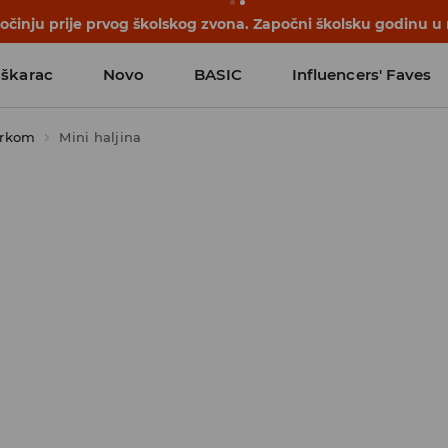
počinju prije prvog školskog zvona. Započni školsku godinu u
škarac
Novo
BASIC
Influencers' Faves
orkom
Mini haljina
* * *
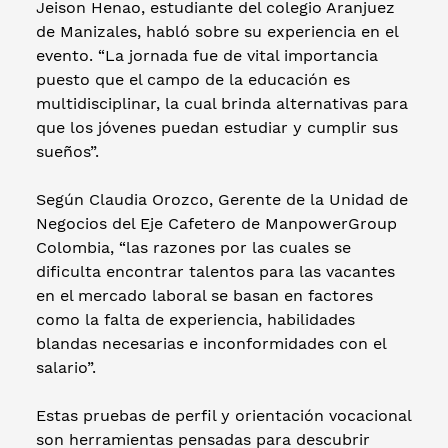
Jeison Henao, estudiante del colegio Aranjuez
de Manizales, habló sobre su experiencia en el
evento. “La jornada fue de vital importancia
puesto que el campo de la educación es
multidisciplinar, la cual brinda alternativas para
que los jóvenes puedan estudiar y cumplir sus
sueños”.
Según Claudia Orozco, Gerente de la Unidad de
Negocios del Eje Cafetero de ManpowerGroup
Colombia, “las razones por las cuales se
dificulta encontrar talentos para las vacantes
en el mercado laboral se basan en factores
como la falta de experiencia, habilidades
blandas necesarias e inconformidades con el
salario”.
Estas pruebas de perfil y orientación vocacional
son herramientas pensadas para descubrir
...
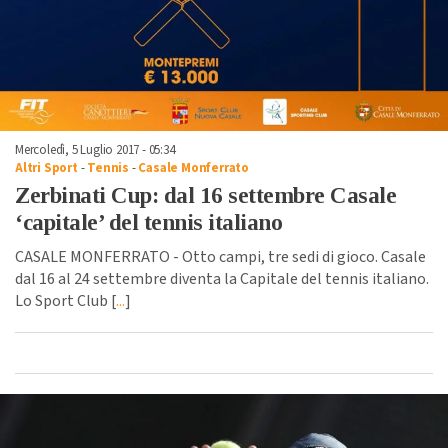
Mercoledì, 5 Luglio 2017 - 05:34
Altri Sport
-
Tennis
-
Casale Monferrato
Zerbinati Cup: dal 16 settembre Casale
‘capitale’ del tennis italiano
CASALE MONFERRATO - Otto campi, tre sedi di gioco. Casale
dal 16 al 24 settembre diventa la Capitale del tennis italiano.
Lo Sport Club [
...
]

**Task description:** Return exactly the lines above from the line that has "dificulta encontrar talentos" through the line that has "son herramientas pensadas para descubrir", inclusive, and nothing else.

**Written answer:**
dificulta encontrar talentos para las vacantes
en el mercado laboral se basan en factores
como la falta de experiencia, habilidades
blandas necesarias e inconformidades con el
salario”.
Estas pruebas de perfil y orientación vocacional
son herramientas pensadas para descubrir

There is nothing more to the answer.